# Time signatures when composing



## Aloevera (Oct 1, 2017)

So when composing, time signatures seem unnatural to me. I start with 4/4 then I feel like I have to force everything to fit in using awkward rests or held notes. I get there’s a benefit of having the page divided to make is easier for the player to sight read so I’m not sure what the solution is. The Beatles for example would come up with melodies without concern for time signatures and it would end up in bizzare time signatures, but their songs are pop (nothing against it) with repitition. It works less when the melody is constantly changing. I’m of the impression that time signatures themselves are a social construct, and it is not the epitome of musical language. 

I’m wondering what Is the best work around for this. 
Option 1: have a time signature which is constantly changing. 14/4 for line one then 7/4 for line 2 and so on. Each main phrase gets its own time signature, that way at the very least the piece is broken down making it easier for the conductor to start at a certain passage.

Option 2: have phrases start at awkward times in the measure 

Option 3: adjust the music to force it to end where it’s supposed to end in the measure. Changing the half note to a dotted quarter note and so on, or use lots of breaks.
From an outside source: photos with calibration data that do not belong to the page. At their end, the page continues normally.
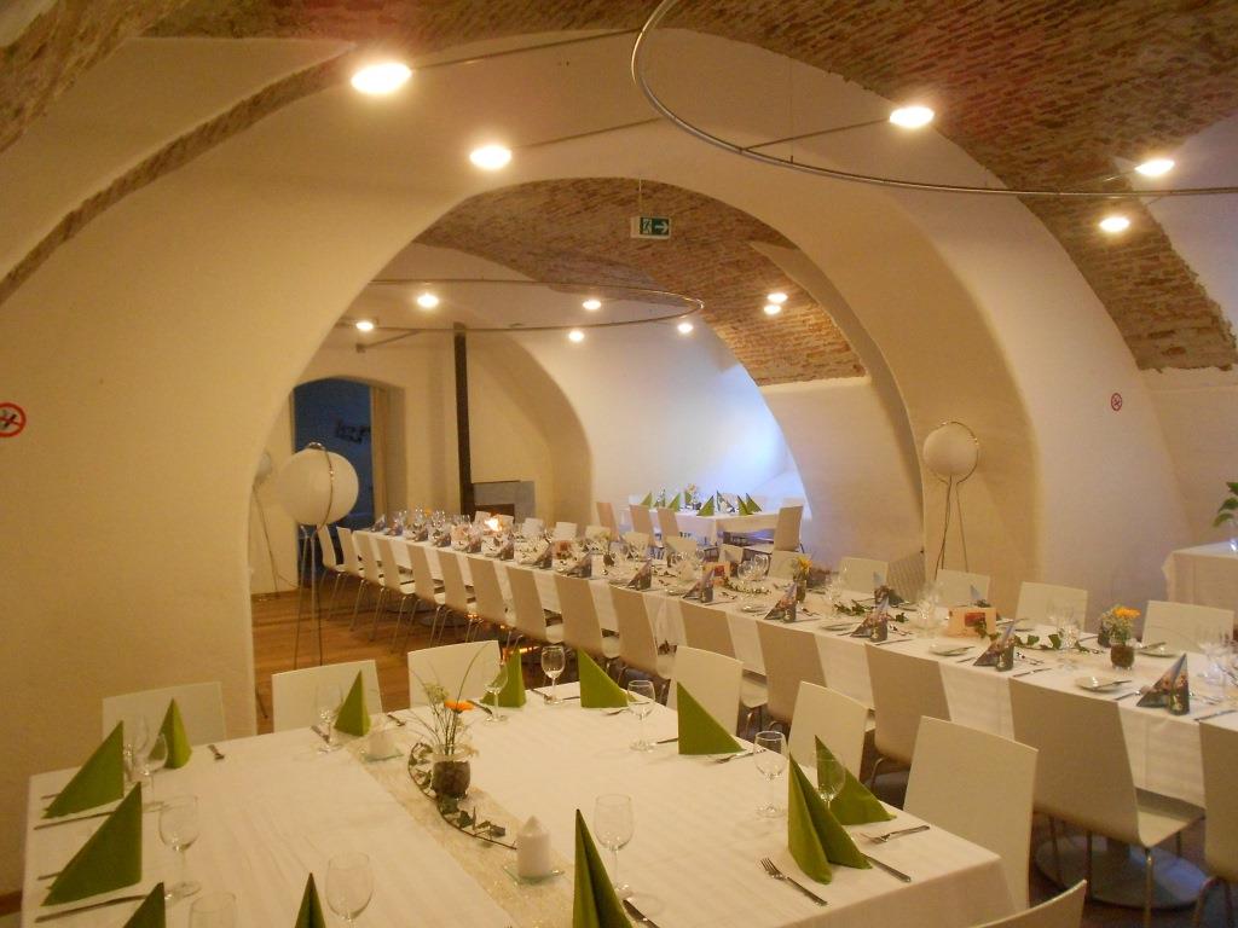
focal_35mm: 29
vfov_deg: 48.2
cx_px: 619
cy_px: 464
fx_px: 1037
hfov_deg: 61.7
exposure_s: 1/25
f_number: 3.4
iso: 400
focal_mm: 5.3
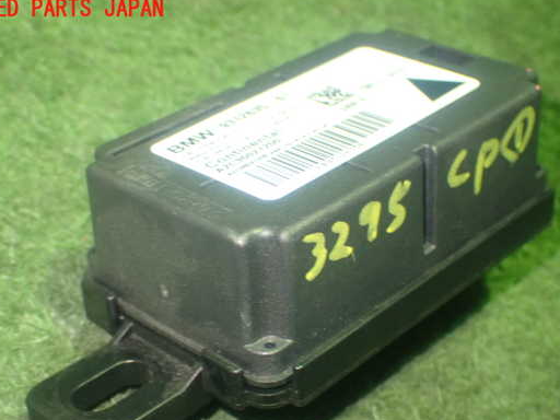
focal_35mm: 68
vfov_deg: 21.6
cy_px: 242
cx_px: 293
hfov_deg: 28.6
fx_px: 1100
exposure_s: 1/20
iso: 800
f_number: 3.5
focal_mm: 10.35
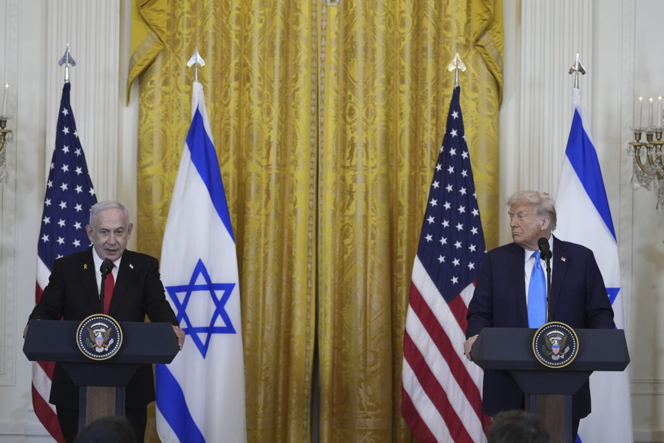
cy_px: 222
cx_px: 332
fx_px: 2361
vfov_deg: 10.7
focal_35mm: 128
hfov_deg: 16.0
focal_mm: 128
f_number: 3.5
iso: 5000
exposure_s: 1/320
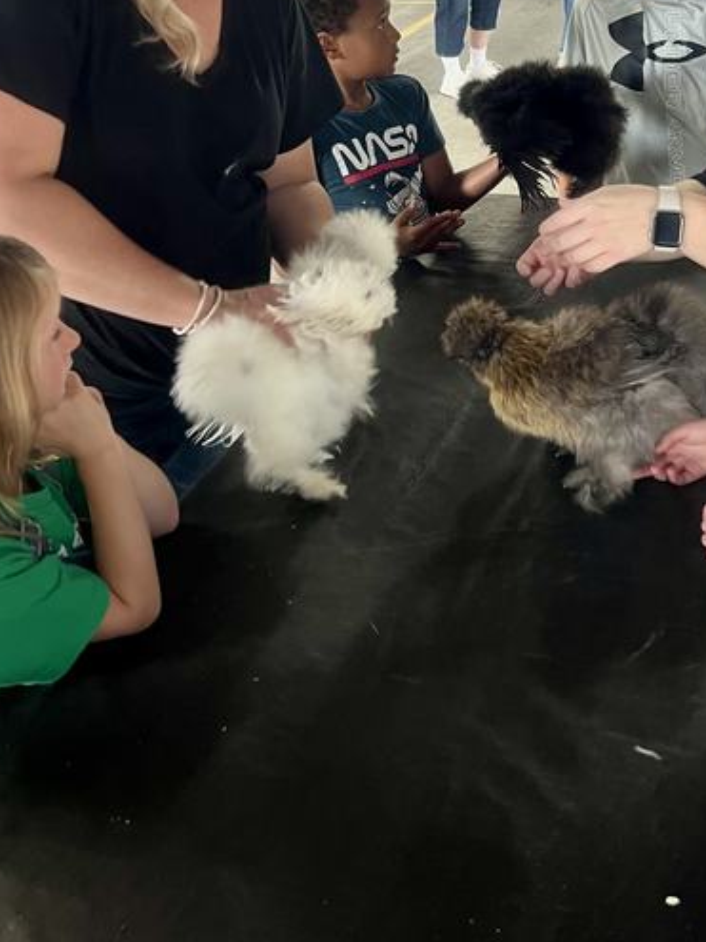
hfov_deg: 29.3
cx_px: 514
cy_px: 170
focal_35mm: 49
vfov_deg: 37.3
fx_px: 1333
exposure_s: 1/60
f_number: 1.5
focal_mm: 5.7
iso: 125
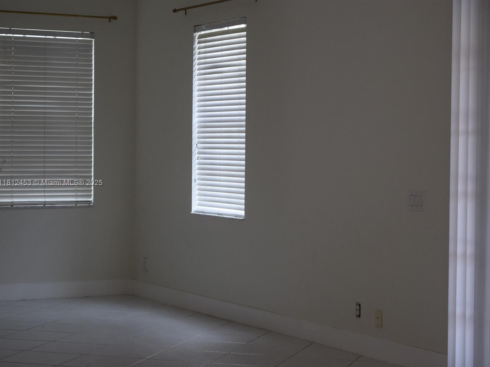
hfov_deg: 21.9
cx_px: 269
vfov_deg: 16.5
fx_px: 1268
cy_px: 183
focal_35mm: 90
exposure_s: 1/60
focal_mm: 55
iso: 1000
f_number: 5.6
Option 4: maybe this really represents my deficiencies as a composer; and that I ought to think more closely to the pulse of the first beat which when composing I’m absent of. 


Thanks


----------



## Vasks (Dec 9, 2013)

You should do whatever comes naturally to you while composing. You can always analyze afterwards how to re-design time signatures throughout to make it simpler to the conductor/players eyes and mind. Complexity is okay for the performing elite, but for average players it's to be avoided. 

My personal take:

Usually the purpose of time signatures is to group the downbeat as the "strong" one with the following notes that continue until the next "strong" beat which would then be the start of the next measure. It does not matter whether this results in odd/rarely used meters or frequently changing more standard ones, but clearly for most players the less of those the better. Sometimes using accent marks in the middle of a measure will suffice to give the impression of the start of a phrase, so that odd/rarely used meters or frequently changing ones can be avoided.


----------



## Aloevera (Oct 1, 2017)

Thanks for the reply! I’ve been using standard measures to keep it safe, but I’ll try to use abnormal measures and see how that goes.


----------



## GraemeG (Jun 30, 2009)

Don't worry about it. Look at Brahms - he's shifting the meter and pulse about constantly in his pieces. All the way through his career. Listen to the opening of the op18 Sextet - nothing about it sounds like 3/4, but that's the time-sig. Check the the 1st symphony. All over the place the first beat of the bar is actually silent. If ever there was a man who wrote 'through the bar-line' it was Brahms.


----------